Looks good. Good approach.

>      void setNameInternal(const String& name)
>      {   
> -        m_name = name;
> +        m_name = AtomicString(name);
>      }

This function is never called. It should be removed instead of modified.

> -        static AtomicString toString(bool type) { return type ? "true" : "false"; }
> +        static AtomicString toString(bool type) { return AtomicString(type ? "true" : "false"); }

> -        static AtomicString toString(int type) { return String::number(type); }
> +        static AtomicString toString(int type) { return AtomicString(String::number(type)); }

> -        static AtomicString toString(long type) { return String::number(type); }
> +        static AtomicString toString(long type) { return AtomicString(String::number(type)); }

> -        static AtomicString toString(const SVGLength& type) { return type.valueAsString(); }
> +        static AtomicString toString(const SVGLength& type) { return AtomicString(type.valueAsString()); }

> -        static AtomicString toString(float type) { return String::number(type); }
> +        static AtomicString toString(float type) { return AtomicString(String::number(type)); }

> -        static AtomicString toString(const FloatRect& type) { return String::format("%f %f %f %f", type.x(), type.y(), type.width(), type.height()); }
> +        static AtomicString toString(const FloatRect& type) { return AtomicString(String::format("%f %f %f %f", type.x(), type.y(), type.width(), type.height())); }

> -        static AtomicString toString(const String& type) { return type; }
> +        static AtomicString toString(const String& type) { return AtomicString(type); }

I do not understand why these functions return AtomicString objects!
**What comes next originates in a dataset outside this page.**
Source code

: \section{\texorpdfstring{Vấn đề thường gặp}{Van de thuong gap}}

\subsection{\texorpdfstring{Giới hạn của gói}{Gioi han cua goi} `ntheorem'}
If an AtomicString is really needed here, then we should have versions of these functions that make the atomic string directly because making the String first is not good for cases where the AtomicString already exists.

I haven't reviewed V8 binding code before, but elsewhere WebKit coding style says the data member should be called m_v8Object, not _v8Object.

It also seems curious to me to use a template class instead of three different classes for V8Parameter, and also a bit strange that class name doesn't mention "string" at all.'

Otherwise seems fine. I'll say r=me but I would like some followup cleanup to the AtomicString issues if you're willing.
Comment 17 Jens Alfke 2009-11-18 10:24:34 PST
Thanks, Darin.

>This function is never called. It should be removed instead of modified.

I just tried deleting it, but it turns out it is called, at CSSGrammar.y:700.

>I do not understand why these functions return AtomicString objects!

Looks like they're only called by the PropertySynchronizer class, at SVGAnimatedProperty:477. The value gets stored into an Attribute as an AtomicString. So I can change those methods to return String and then just update PropertySynchronizer.

>If an
>AtomicString is really needed here, then we should have versions of these
>functions that make the atomic string directly

That would require extending AtomicString's API to add number() and format() factory methods. Doesn't seem worth the effort unless this is a known performance bottleneck; is it?

>It also seems curious to me to use a template class instead of three different
>classes for V8Parameter, and also a bit strange that class name doesn't mention
>"string" at all.'

Using templates was the most compact way to do it since all I had to repeat were the method implementations, not the rest of the class boilerplate. The name doesn't have "String" because I think this class could be extended in the future to handle more of the the parameter bindings, by adding typecast operators for other types like bool, int, etc.
Comment 18 Jens Alfke 2009-11-18 10:26:17 PST
Created attachment 43441 [details]
patch with updated SVG headers

Here are the changes to SVGAnimatedTemplate and SVGAnimatedProperty (and renaming the member variable). Look OK to you?
Comment 19 Jens Alfke 2009-11-18 11:58:49 PST
Committed revision 51125.
Comment 20 Eric Seidel (no email) 2009-11-18 12:10:21 PST
Comment on attachment 43441 [details]
patch with updated SVG headers

Thank you jens for fixing the SVG property mess.